Пригорок этот назывался, наверно с очень давних времён и совсем неподходяще, "горой Сионом". Зимою, когда я редко бывал в Бюхеле, с него хорошо было кататься на салазках, летом же с его "вершины", где в тени раскидистых клёнов за мирской счёт была сооружена удобная скамейка, открывалась широкая панорама, которою, в вечерние часы перед ужином, мы нередко любовались вместе со всем семейством Леверкюнов.

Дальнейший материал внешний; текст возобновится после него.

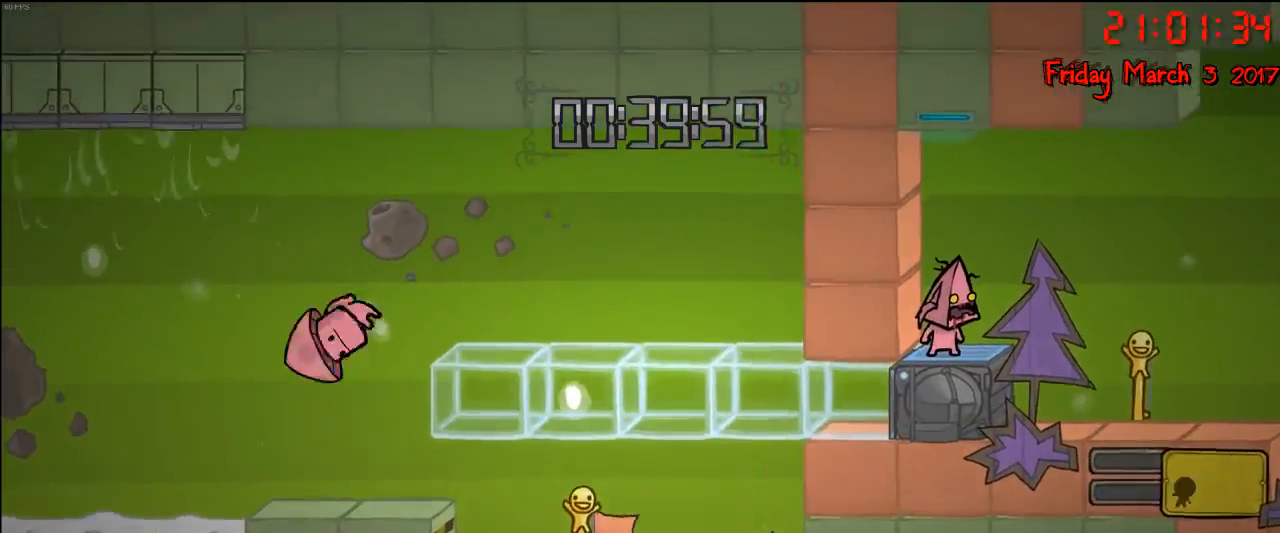
{"buttons": [], "left_stick": "center", "right_stick": "center", "events": []}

Здесь я вынужден сделать одно примечание: та рамка, и в смысле пейзажа, и в смысле домашнего обихода, в которую Адриан позднее, уже зрелым человеком, вставил, если можно так выразиться, свою жизнь, поселившись у Швейгештилей в Пфейферинге, в Верхней Баварии, удивительно напоминала, даже повторяла всё, что окружало его в детстве. Иными словами, зрелая его жизнь протекала в обстановке, курьёзнейшим образом воссоздававшей обстановку его ранней поры. Мало того, что вблизи Пфейферинга высился пригорок с "мирской" скамейкой, правда называвшийся не "горой Сионом", а "Римским холмом", и на таком же примерно расстоянии от хутора, как Коровье Корыто, находился пруд по названию "Святой колодец" с на редкость студёной водой, но весь дом, двор и семейные взаимоотношения до странности точно воспроизводили Бюхель. На дворе Пфейферинга росло дерево, тоже мешавшее проезду и тоже сохраняемое из соображений уюта и по привычке, - только это была не липа, а раскидистый вяз. Надо, впрочем, сказать, что по архитектуре дом в Пфейферинге разительно отличался от леверкюновского дома, ибо это было старое монастырское строение с толстыми стенами, глубоко сидящими сводчатыми окнами и переходами, в которых попахивало плесенью. Но крепкий табак хозяйской трубки, как и там, насквозь пропитывал воздух нижних комнат; хозяин и его хозяйка, фрау Швейгештиль, исполняли роль "родителей"; он был длиннолицый, скорее молчаливый, рассудительно-спокойный земледелец, она - тоже уже в летах, немного, пожалуй, слишком пышная, но очень пропорционально сложенная женщина, со стройными руками и ногами, всегда гладко причёсанная, живая и энергичная; был у них и взрослый сын-наследник, по имени Гереон (а не Георг), в хозяйственном отношении весьма прогрессивно мыслящий молодой человек, увлекавшийся новейшими сеялками, жатками и т. д., и дочка Клементина, значительно моложе его. Дворовый пёс в Пфейферинге тоже умел смеяться, хотя первоначально звался не Зузо, а Кашперль, - первоначально потому, что на этот счёт у жильца Швейгештилей имелось своё мнение, и я был очевидцем того, как под его влиянием кличка Кашперль мало-помалу превратилась в воспоминание и собака сама уже охотнее откликалась на "Зузо". Второго сына в Пфейферинге не было, отчего, по-моему, сходство только увеличивалось, а не уменьшалось; ибо кем же был бы этот второй сын?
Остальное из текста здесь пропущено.